# Problem requirements:
From the line with "of benign breast" through the line with "is a photomicrograph", inclusive, return each line of the data below exactly and leave the rest out.

# Given data:
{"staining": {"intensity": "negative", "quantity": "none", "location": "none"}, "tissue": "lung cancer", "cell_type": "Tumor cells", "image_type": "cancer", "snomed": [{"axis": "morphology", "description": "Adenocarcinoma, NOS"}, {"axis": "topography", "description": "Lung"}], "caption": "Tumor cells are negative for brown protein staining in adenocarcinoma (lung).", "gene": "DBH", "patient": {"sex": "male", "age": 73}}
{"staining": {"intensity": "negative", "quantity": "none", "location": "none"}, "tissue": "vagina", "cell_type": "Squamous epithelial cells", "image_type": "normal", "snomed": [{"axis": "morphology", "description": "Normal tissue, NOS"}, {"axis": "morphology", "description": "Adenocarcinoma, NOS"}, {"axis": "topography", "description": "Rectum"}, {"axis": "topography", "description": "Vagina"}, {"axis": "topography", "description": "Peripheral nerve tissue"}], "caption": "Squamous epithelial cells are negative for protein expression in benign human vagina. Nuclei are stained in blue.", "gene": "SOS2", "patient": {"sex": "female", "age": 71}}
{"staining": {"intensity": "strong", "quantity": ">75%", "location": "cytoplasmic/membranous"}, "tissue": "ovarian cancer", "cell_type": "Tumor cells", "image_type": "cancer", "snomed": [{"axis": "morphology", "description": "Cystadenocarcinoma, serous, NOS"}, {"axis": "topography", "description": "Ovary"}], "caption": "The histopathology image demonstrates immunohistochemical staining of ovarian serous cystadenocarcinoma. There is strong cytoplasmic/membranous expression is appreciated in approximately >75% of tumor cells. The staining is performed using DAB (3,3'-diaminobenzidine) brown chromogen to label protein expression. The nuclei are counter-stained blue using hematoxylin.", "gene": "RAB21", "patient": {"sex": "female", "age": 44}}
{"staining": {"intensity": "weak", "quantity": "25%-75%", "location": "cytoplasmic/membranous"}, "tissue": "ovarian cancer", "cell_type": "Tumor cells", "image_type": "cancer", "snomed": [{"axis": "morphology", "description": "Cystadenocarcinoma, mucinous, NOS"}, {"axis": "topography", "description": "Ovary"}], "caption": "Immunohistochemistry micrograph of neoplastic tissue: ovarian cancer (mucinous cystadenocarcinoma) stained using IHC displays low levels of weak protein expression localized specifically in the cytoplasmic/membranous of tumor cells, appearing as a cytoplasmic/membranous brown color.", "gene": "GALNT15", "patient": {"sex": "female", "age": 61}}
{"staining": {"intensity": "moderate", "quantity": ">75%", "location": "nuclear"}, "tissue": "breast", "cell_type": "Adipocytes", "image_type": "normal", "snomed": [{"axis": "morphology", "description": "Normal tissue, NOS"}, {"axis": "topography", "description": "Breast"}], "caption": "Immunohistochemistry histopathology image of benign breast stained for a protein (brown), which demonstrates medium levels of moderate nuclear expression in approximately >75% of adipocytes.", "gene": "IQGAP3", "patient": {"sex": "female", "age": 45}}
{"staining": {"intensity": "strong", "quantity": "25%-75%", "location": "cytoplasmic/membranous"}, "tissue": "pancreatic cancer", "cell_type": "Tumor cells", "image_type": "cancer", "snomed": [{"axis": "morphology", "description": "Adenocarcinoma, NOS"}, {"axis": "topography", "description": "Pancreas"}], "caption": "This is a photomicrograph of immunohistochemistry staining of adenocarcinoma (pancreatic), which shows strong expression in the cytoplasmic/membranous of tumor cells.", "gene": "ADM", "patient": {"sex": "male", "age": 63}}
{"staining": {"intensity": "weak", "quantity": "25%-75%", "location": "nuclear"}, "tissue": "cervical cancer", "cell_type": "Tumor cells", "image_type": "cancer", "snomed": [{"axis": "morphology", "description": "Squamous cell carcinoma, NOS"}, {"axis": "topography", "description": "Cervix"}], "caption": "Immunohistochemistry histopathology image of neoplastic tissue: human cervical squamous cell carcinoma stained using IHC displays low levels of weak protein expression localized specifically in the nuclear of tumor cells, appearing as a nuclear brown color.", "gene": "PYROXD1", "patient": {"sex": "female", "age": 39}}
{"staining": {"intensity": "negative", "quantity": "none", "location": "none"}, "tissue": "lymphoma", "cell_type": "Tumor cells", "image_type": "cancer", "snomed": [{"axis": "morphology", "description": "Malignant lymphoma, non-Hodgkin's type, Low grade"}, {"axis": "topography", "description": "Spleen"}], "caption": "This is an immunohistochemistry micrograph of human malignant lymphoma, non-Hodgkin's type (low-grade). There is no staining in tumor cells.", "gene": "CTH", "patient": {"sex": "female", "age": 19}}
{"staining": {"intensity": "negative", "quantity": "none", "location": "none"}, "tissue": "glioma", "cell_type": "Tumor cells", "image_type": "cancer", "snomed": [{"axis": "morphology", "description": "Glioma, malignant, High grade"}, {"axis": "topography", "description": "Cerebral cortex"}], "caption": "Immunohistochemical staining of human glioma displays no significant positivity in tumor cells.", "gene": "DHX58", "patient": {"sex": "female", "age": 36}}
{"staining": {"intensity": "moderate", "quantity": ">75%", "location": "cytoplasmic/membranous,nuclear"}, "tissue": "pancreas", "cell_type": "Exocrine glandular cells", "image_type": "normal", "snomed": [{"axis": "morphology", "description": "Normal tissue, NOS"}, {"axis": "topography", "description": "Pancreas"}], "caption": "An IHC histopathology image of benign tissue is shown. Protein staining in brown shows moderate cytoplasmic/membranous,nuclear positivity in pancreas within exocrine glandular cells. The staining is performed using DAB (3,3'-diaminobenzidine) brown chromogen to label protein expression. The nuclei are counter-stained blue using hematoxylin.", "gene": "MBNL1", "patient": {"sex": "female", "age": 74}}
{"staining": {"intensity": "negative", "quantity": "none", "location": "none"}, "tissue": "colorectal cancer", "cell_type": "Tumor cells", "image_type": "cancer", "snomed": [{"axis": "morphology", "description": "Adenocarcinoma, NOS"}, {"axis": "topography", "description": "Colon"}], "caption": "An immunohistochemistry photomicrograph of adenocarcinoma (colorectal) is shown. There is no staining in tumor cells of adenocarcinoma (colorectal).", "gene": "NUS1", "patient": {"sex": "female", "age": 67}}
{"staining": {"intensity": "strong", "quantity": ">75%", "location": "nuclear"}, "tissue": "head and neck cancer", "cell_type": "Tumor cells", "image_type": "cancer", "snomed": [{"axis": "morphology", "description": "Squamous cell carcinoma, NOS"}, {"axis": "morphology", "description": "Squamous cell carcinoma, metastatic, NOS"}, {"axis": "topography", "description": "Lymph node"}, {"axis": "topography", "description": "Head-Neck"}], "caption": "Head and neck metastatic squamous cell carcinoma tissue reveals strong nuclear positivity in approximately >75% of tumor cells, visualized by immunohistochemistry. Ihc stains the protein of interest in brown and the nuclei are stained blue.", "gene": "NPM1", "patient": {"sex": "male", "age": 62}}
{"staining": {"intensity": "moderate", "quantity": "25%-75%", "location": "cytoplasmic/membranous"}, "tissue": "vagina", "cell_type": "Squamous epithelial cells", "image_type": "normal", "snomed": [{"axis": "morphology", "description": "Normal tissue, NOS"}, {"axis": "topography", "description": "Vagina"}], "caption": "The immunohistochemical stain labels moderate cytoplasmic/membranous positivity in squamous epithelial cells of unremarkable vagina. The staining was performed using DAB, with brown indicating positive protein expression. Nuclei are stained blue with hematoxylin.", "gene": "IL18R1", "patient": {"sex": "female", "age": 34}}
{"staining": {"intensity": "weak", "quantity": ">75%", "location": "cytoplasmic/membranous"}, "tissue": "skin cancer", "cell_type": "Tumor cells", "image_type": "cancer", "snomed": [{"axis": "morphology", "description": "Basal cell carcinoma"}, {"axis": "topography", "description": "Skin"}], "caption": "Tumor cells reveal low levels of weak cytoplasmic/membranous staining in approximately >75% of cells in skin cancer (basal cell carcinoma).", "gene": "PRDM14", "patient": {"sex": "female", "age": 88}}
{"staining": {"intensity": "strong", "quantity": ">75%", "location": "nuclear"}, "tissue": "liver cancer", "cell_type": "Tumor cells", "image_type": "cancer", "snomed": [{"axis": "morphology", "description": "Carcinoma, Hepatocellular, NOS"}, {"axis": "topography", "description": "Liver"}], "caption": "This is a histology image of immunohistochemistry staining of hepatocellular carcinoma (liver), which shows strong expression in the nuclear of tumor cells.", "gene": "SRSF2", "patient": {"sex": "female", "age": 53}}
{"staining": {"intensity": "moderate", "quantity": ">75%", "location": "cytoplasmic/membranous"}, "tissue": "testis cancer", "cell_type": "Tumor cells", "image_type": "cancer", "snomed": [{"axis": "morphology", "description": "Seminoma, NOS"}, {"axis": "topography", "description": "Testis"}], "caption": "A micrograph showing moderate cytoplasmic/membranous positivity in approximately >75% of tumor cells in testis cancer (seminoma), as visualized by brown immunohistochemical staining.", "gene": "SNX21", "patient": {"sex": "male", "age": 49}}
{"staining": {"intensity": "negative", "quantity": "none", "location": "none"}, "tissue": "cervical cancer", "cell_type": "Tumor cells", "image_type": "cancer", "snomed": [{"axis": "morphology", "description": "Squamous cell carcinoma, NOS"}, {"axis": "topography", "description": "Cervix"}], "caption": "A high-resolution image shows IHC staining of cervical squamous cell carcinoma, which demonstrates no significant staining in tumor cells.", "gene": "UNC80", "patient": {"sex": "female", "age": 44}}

# Response to this task:
{"staining": {"intensity": "moderate", "quantity": ">75%", "location": "nuclear"}, "tissue": "breast", "cell_type": "Adipocytes", "image_type": "normal", "snomed": [{"axis": "morphology", "description": "Normal tissue, NOS"}, {"axis": "topography", "description": "Breast"}], "caption": "Immunohistochemistry histopathology image of benign breast stained for a protein (brown), which demonstrates medium levels of moderate nuclear expression in approximately >75% of adipocytes.", "gene": "IQGAP3", "patient": {"sex": "female", "age": 45}}
{"staining": {"intensity": "strong", "quantity": "25%-75%", "location": "cytoplasmic/membranous"}, "tissue": "pancreatic cancer", "cell_type": "Tumor cells", "image_type": "cancer", "snomed": [{"axis": "morphology", "description": "Adenocarcinoma, NOS"}, {"axis": "topography", "description": "Pancreas"}], "caption": "This is a photomicrograph of immunohistochemistry staining of adenocarcinoma (pancreatic), which shows strong expression in the cytoplasmic/membranous of tumor cells.", "gene": "ADM", "patient": {"sex": "male", "age": 63}}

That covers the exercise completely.